─── Information supplied

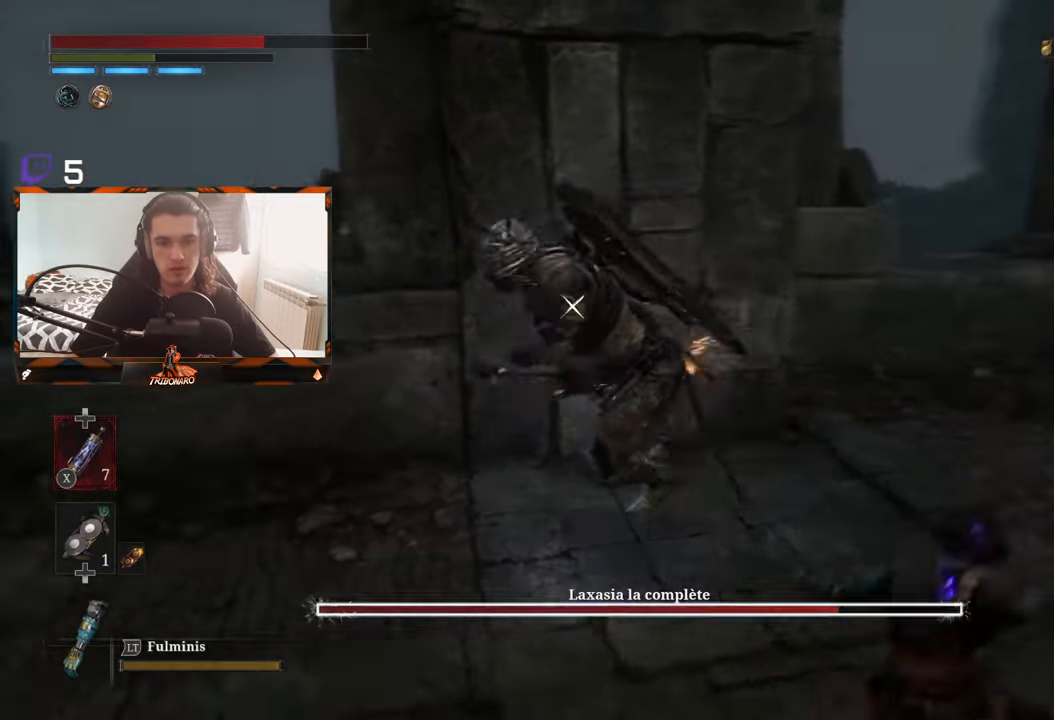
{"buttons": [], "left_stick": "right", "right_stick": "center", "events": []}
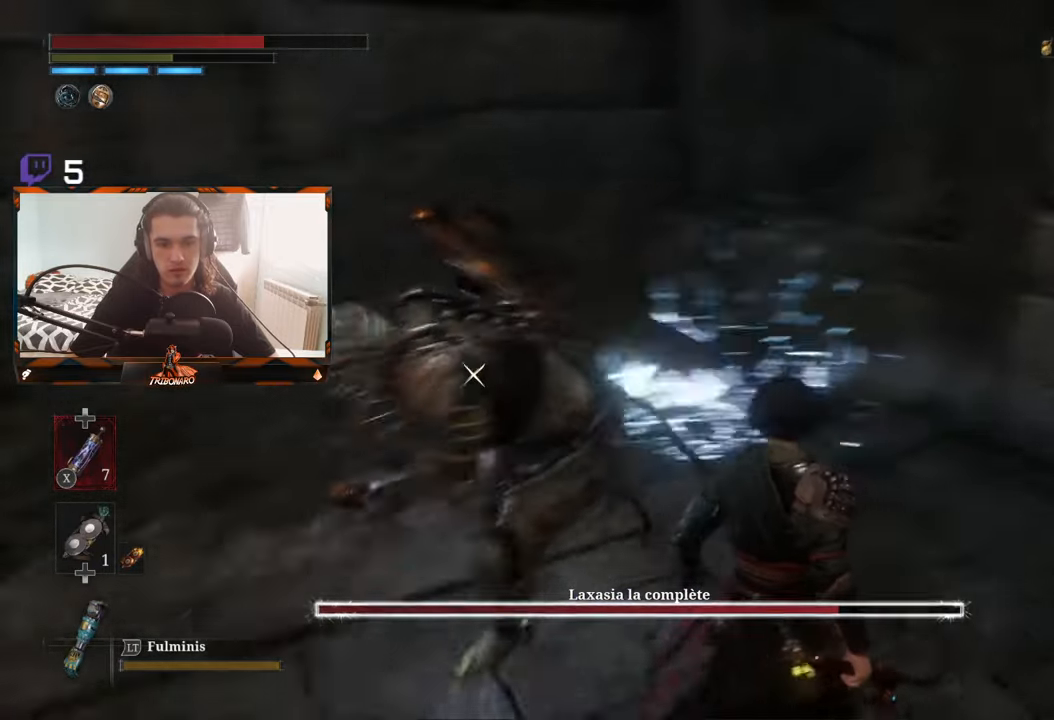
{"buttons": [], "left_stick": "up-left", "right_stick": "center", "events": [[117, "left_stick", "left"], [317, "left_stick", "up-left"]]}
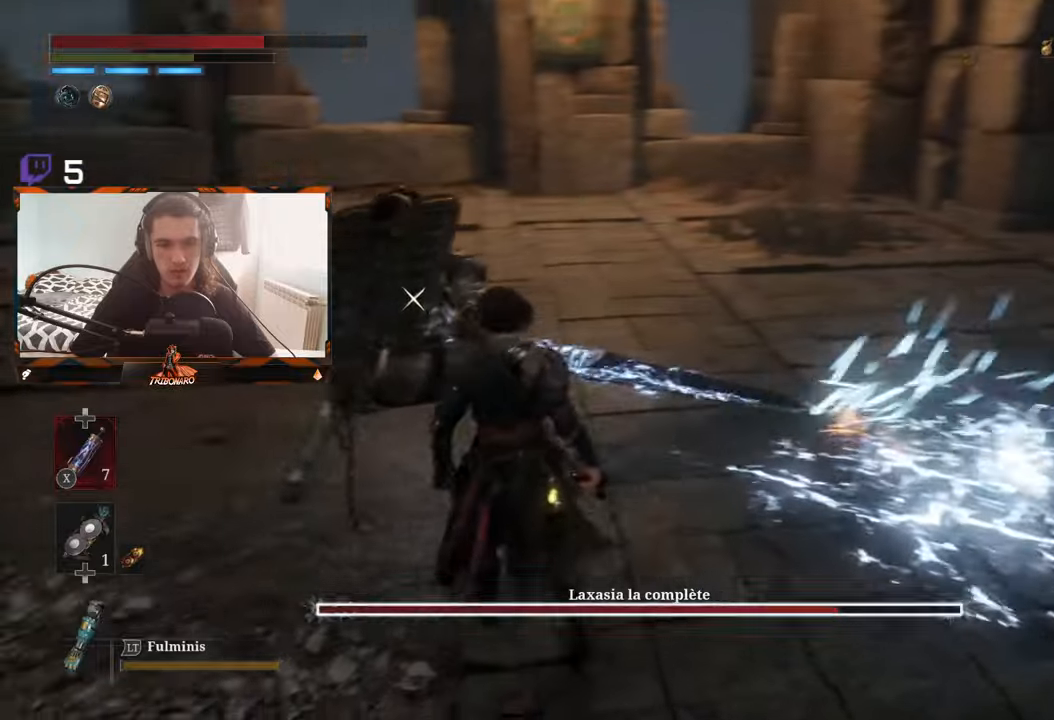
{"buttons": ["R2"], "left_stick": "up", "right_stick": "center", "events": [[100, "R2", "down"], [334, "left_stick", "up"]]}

──────

Work order
Extract the full listing exactly, with the pictures left out.

Task response
{"buttons": [], "left_stick": "right", "right_stick": "center", "events": []}
{"buttons": [], "left_stick": "up-left", "right_stick": "center", "events": [[117, "left_stick", "left"], [317, "left_stick", "up-left"]]}
{"buttons": ["R2"], "left_stick": "up", "right_stick": "center", "events": [[100, "R2", "down"], [334, "left_stick", "up"]]}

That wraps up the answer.